The Swedish home furniture chain-store issued a statement confirming that its meatballs sold here, a popular specialty with customers, contain only beef sourced from Australia, while the sausages are made from chicken sourced locally.

The statement was issued after IKEA revealed plans to withdraw its sausage and meatball products from stores in Europe, including France, Britain, Spain, Ireland and Portugal. The decision was made after tests conducted by them showed that the meatballs contained “a few indications of horsemeat”.

As a precaution, the sausages were also removed as they were produced by the same supplier. In the statement, IKEA Malaysia said “none of our ingredients are produced by the affected Swedish supplier”. It also stated that none of the range of sausages recalled in several foreign markets are available locally, highlighting that any ingredients not stipulated in recipes or specifications are not tolerated.

Each meat product is “secured through set standards, certifications and product analysis by accredited laboratories”, it added.
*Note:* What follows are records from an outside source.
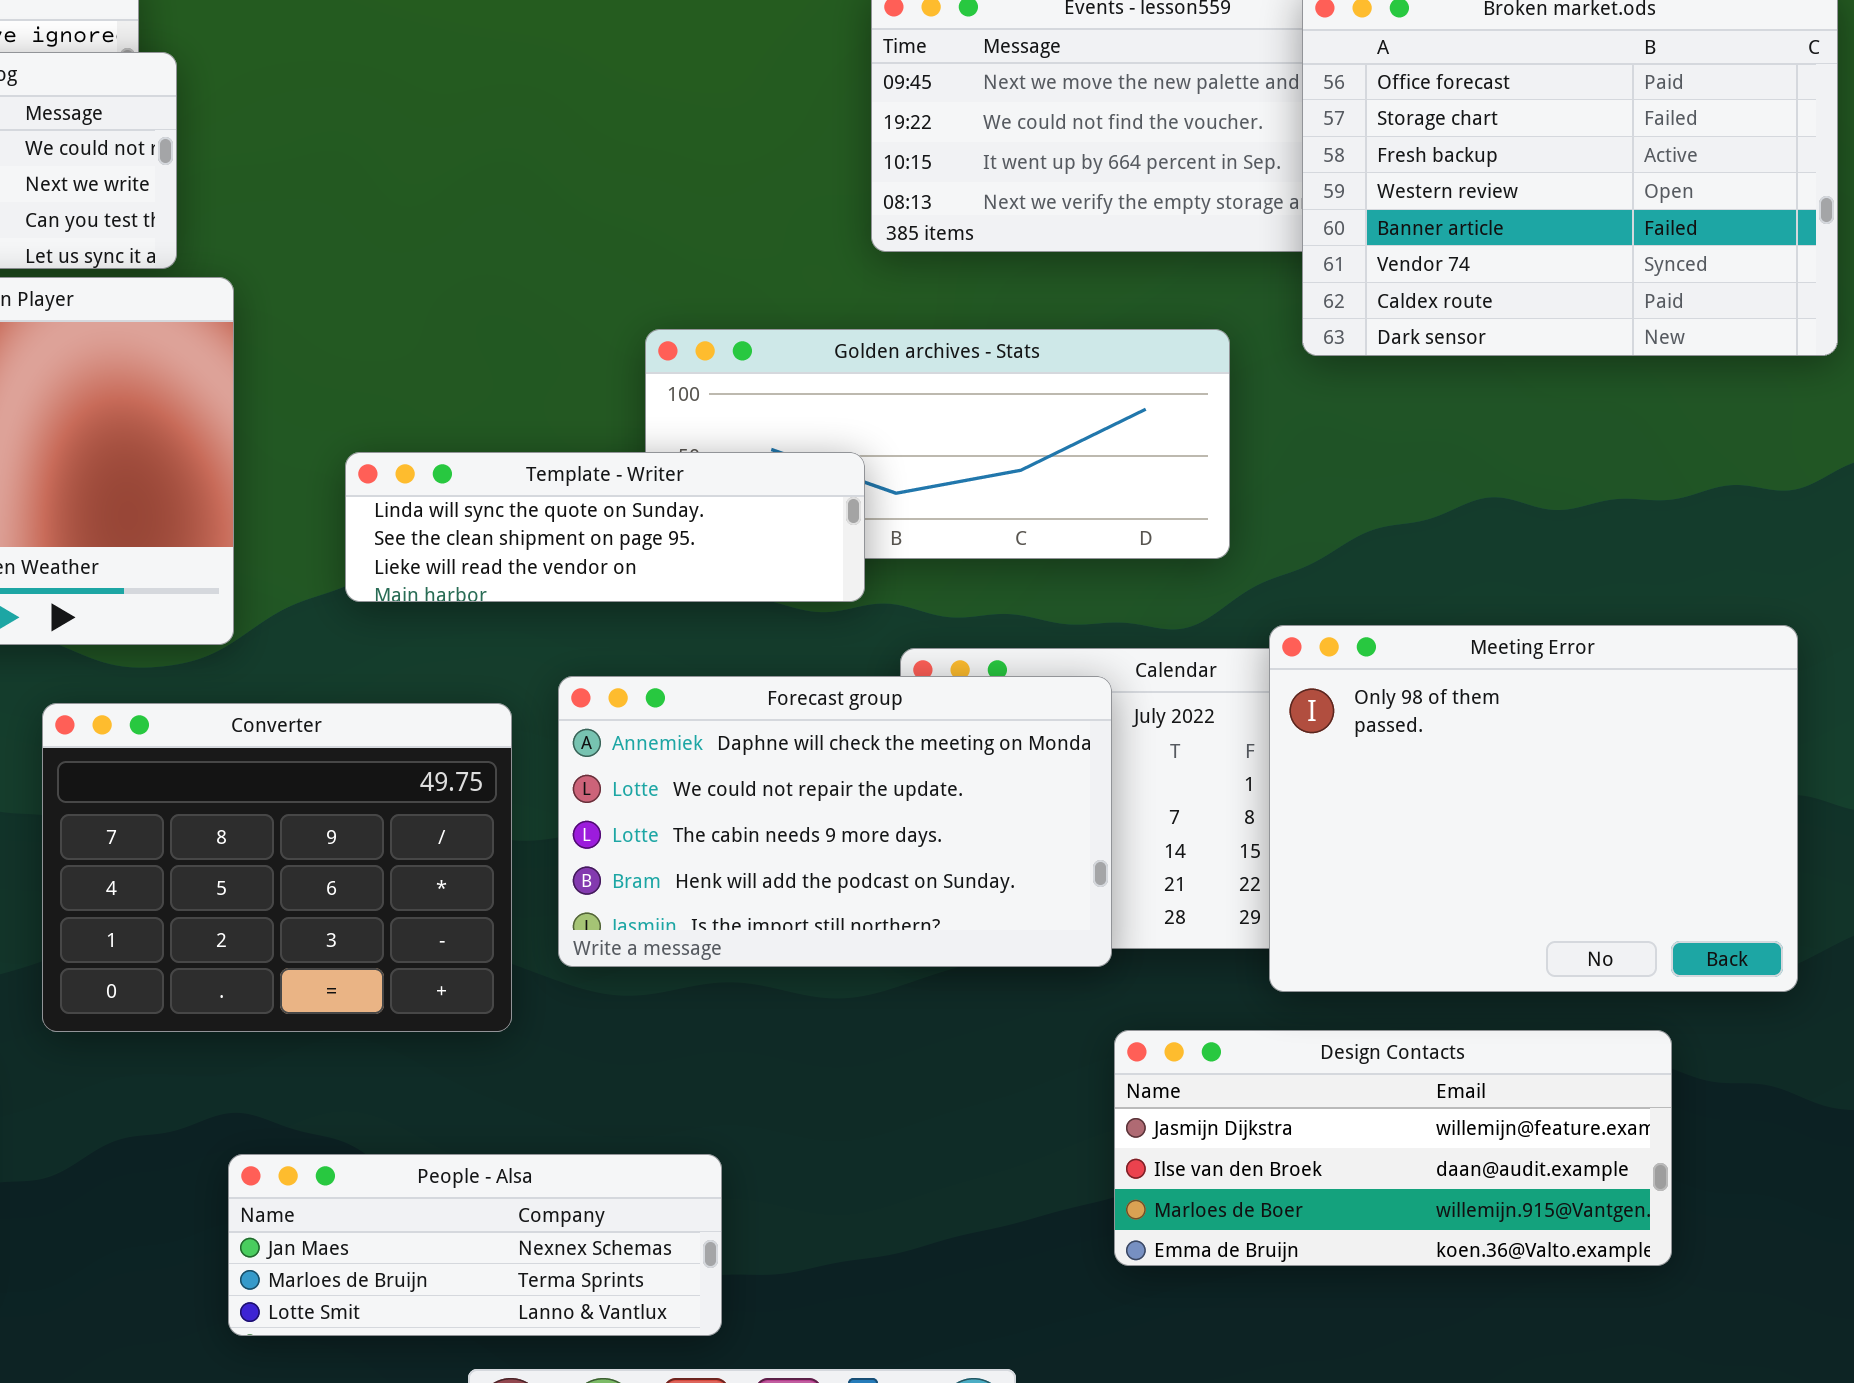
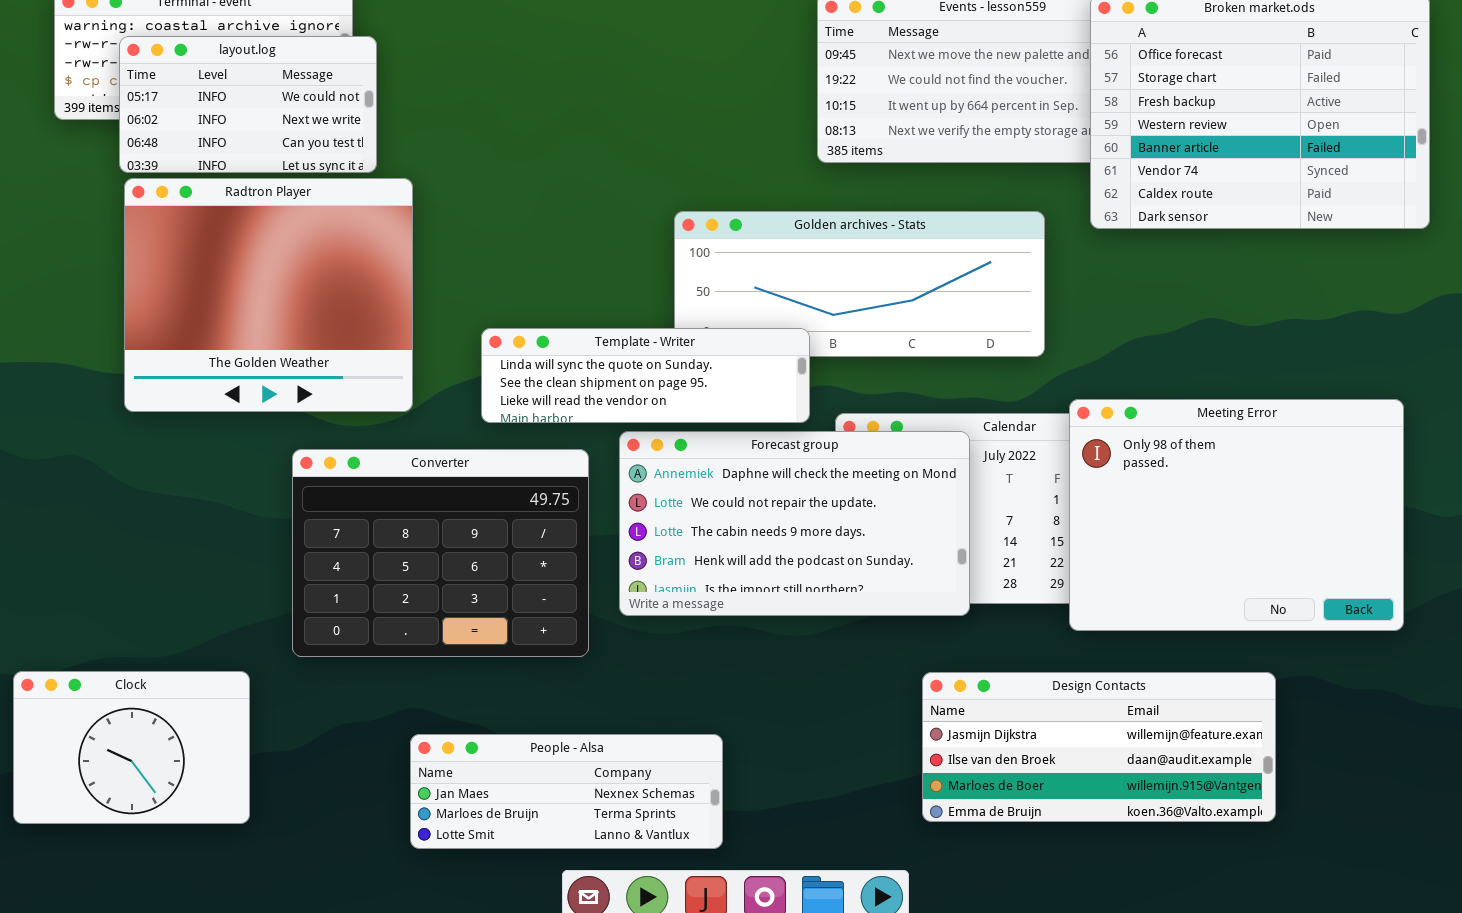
Template - Writer: [345,452,865,602] -> [481,328,810,423], moved
Design Contacts: [1114,1030,1672,1266] -> [922,672,1276,822], moved

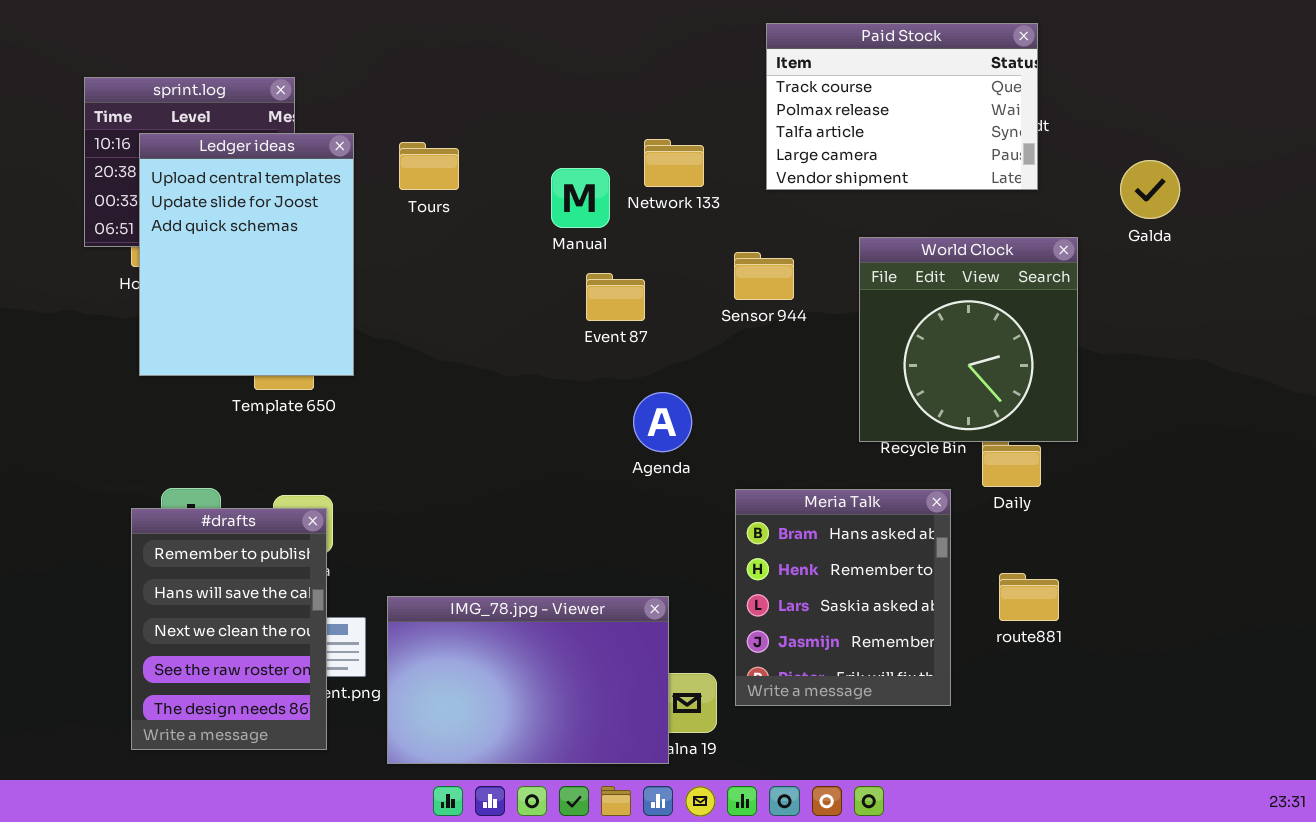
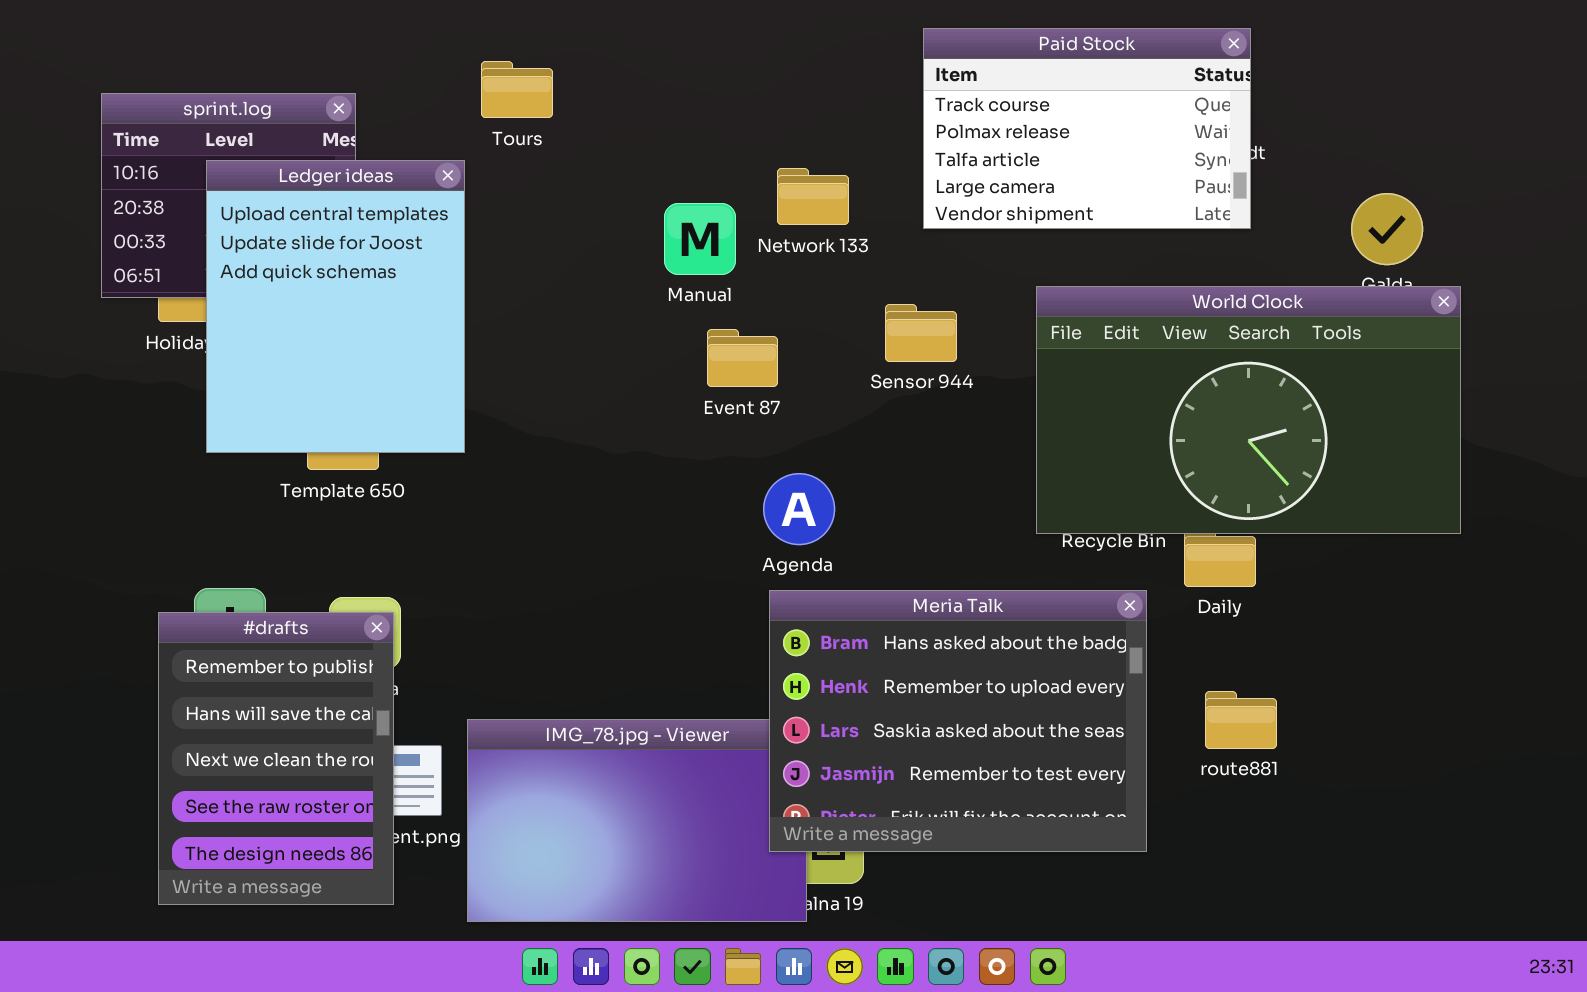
Ledger ideas: [139,133,354,376] -> [206,160,465,453], moved
Tours: [399,142,459,190] -> [481,61,553,118], moved
World Clock: [859,237,1078,442] -> [1036,286,1461,534], resized
Meria Talk: [735,489,951,706] -> [769,590,1147,852], resized

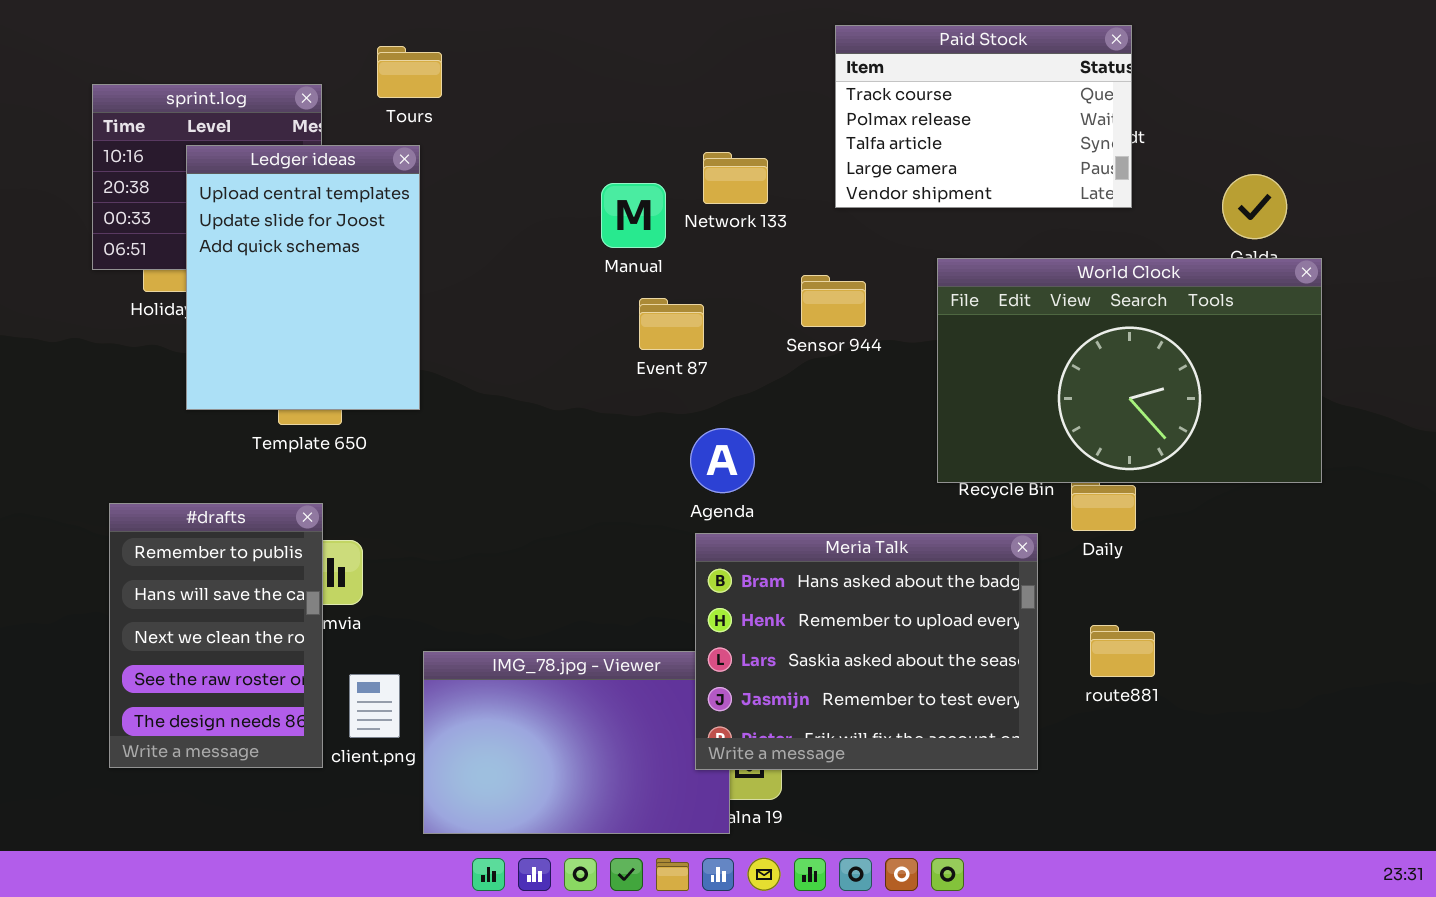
Tours: [481,61,553,118] -> [377,46,442,98], moved
#drafts: [158,612,394,905] -> [109,503,323,768], moved

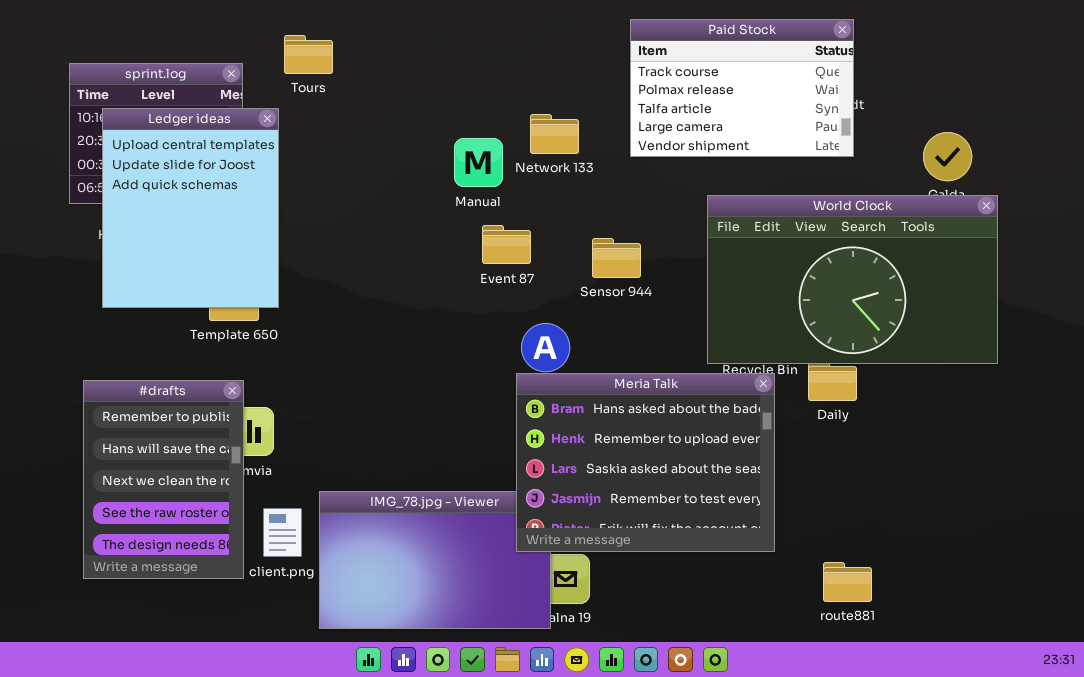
Ledger ideas: [186,145,420,410] -> [102,108,279,308], moved
Sensor 944: [801,275,866,327] -> [592,238,641,278], moved
Meria Talk: [695,533,1038,770] -> [516,373,775,552], moved
route881: [1090,625,1155,677] -> [823,562,872,602], moved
However, the company has taken the precautionary measure of halting the sale of its meatballs at the food market and restaurant temporarily, pending the results of a DNA test expected sometime.

Sausages will continue to be sold, with a declaration from IKEA Malaysia’s local supplier that the chicken meat contained are locally produced and safe for consumption. The horsemeat scandal is an ongoing issue in Europe, after beef meat products sold across supermarkets and stores have been found to contain horsemeat.